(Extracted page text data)
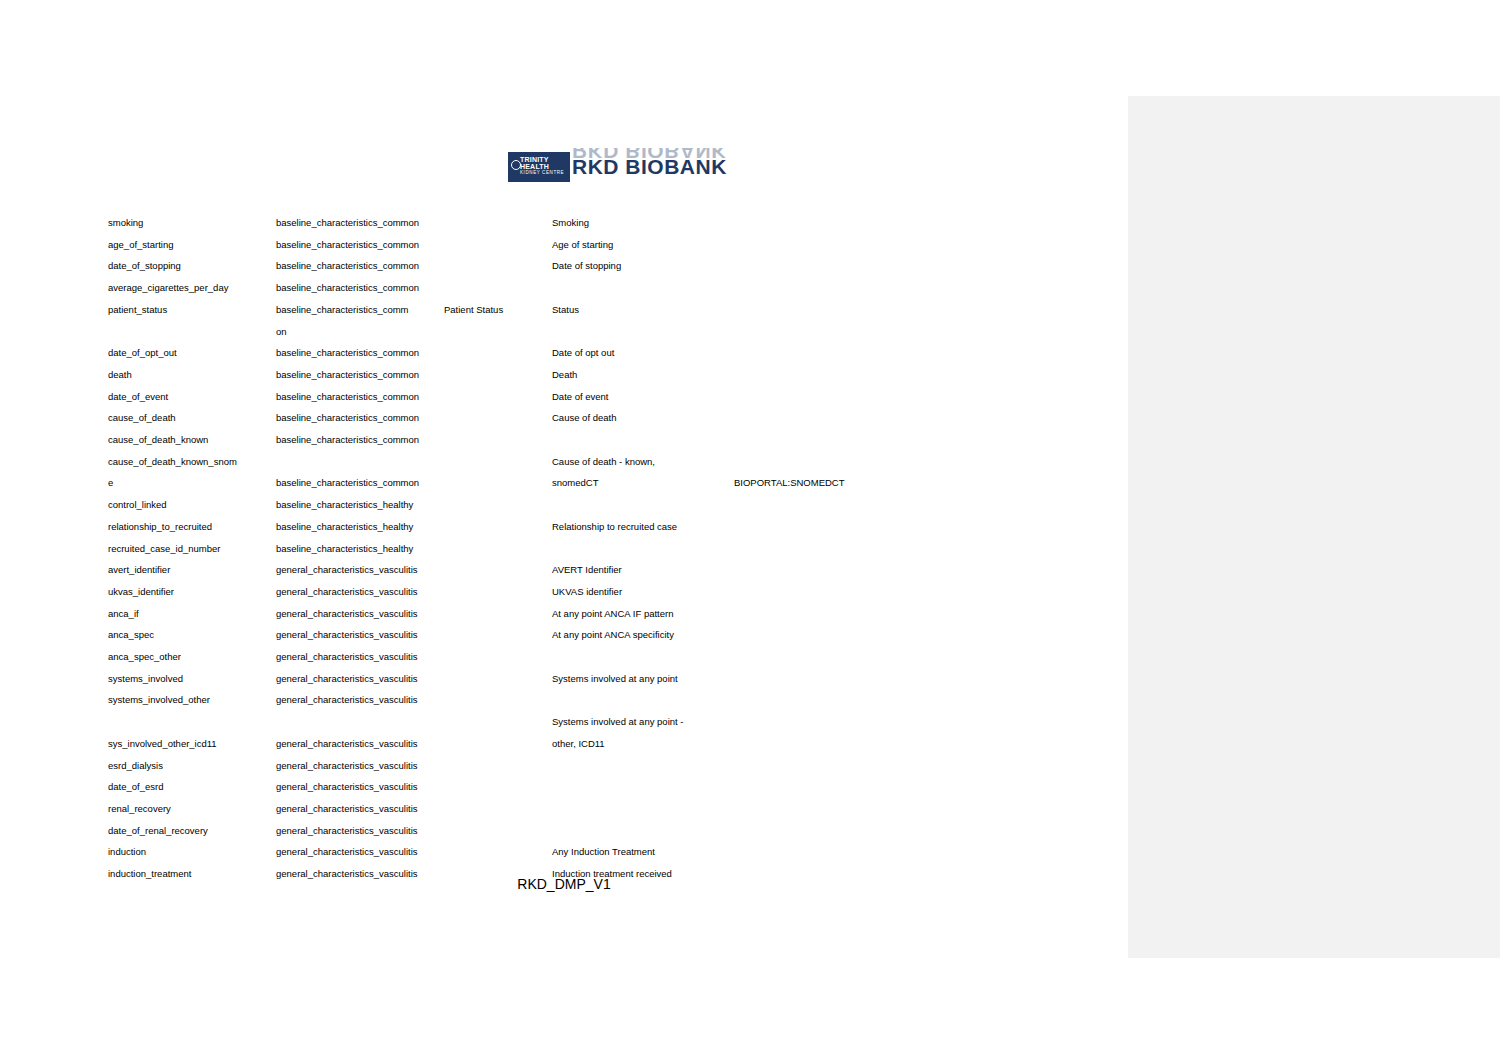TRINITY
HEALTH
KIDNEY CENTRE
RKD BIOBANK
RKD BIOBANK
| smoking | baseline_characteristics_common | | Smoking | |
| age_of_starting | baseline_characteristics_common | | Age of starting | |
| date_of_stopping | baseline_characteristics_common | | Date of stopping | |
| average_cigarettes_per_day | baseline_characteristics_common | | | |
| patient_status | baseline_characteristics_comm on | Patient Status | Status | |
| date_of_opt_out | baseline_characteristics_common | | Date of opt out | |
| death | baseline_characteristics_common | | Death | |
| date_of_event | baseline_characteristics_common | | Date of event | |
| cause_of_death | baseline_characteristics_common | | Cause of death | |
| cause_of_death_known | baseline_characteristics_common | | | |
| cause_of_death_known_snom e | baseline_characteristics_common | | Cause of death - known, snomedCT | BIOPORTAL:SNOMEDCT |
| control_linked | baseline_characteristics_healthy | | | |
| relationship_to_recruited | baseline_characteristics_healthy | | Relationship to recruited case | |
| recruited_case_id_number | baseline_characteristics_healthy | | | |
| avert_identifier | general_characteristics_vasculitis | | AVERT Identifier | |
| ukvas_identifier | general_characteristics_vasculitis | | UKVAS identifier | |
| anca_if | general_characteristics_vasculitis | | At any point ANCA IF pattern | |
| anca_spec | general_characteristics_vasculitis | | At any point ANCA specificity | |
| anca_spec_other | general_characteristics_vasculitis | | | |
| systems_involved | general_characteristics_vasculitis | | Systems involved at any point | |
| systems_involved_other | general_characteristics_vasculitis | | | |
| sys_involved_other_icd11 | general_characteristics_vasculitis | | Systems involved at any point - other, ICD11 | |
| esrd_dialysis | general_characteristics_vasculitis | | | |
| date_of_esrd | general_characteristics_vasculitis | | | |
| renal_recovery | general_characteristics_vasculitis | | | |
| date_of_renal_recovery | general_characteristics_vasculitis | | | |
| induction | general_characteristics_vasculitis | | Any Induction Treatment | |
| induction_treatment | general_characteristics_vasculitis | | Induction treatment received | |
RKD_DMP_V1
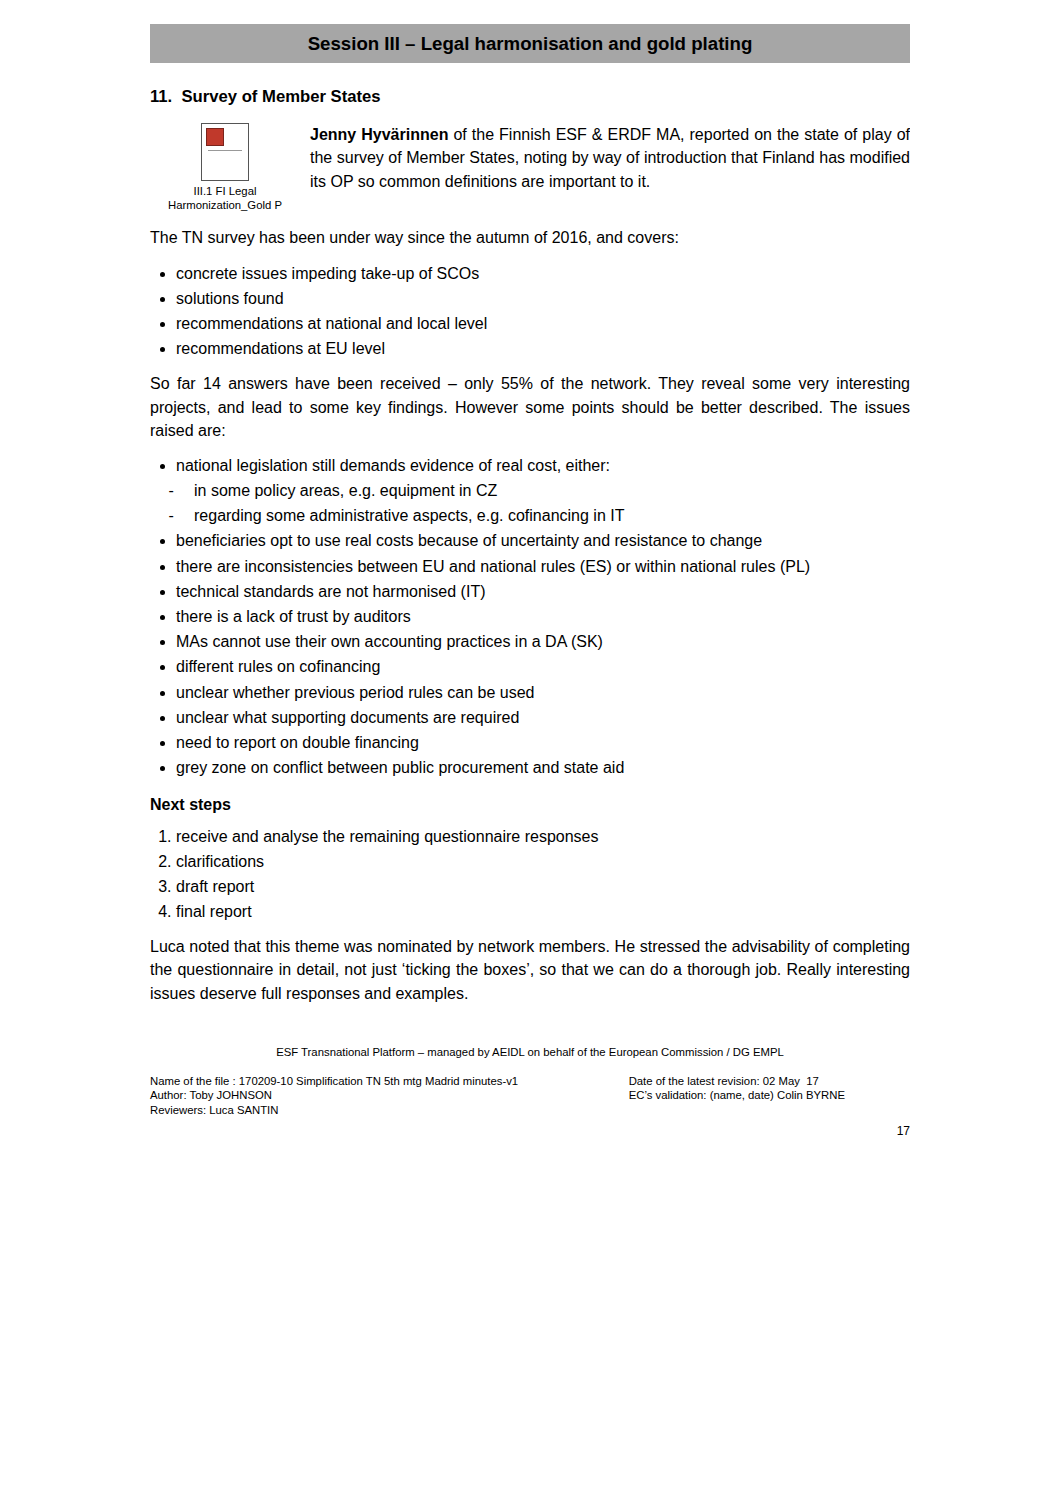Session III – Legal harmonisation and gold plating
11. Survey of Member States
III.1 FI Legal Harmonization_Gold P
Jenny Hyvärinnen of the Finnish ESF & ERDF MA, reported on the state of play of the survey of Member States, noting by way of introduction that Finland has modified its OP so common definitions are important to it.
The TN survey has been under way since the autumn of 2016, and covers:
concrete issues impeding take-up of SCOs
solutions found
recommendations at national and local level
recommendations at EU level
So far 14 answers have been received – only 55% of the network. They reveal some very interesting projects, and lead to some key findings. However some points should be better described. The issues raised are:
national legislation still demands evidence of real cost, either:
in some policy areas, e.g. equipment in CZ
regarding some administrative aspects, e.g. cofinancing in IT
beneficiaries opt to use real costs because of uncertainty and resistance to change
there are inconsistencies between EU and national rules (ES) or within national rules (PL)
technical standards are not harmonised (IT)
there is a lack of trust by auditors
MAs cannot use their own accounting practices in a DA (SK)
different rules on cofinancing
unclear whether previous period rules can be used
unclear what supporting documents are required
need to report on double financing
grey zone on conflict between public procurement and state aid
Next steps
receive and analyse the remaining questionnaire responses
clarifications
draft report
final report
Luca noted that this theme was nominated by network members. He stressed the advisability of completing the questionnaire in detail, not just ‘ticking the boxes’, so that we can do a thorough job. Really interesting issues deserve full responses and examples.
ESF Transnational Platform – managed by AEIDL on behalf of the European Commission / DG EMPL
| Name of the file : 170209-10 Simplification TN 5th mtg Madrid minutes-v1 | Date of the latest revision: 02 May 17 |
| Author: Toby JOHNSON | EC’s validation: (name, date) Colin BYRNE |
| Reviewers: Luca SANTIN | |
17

**What to do**
Among the entries above, the lines between the ones containing "KIDNEY CENTRE" and "of death | |", inclusive, are to be transcribed exactly. No other line is to be given.

**Solved problem**
KIDNEY CENTRE
RKD BIOBANK
RKD BIOBANK
| smoking | baseline_characteristics_common | | Smoking | |
| age_of_starting | baseline_characteristics_common | | Age of starting | |
| date_of_stopping | baseline_characteristics_common | | Date of stopping | |
| average_cigarettes_per_day | baseline_characteristics_common | | | |
| patient_status | baseline_characteristics_comm on | Patient Status | Status | |
| date_of_opt_out | baseline_characteristics_common | | Date of opt out | |
| death | baseline_characteristics_common | | Death | |
| date_of_event | baseline_characteristics_common | | Date of event | |
| cause_of_death | baseline_characteristics_common | | Cause of death | |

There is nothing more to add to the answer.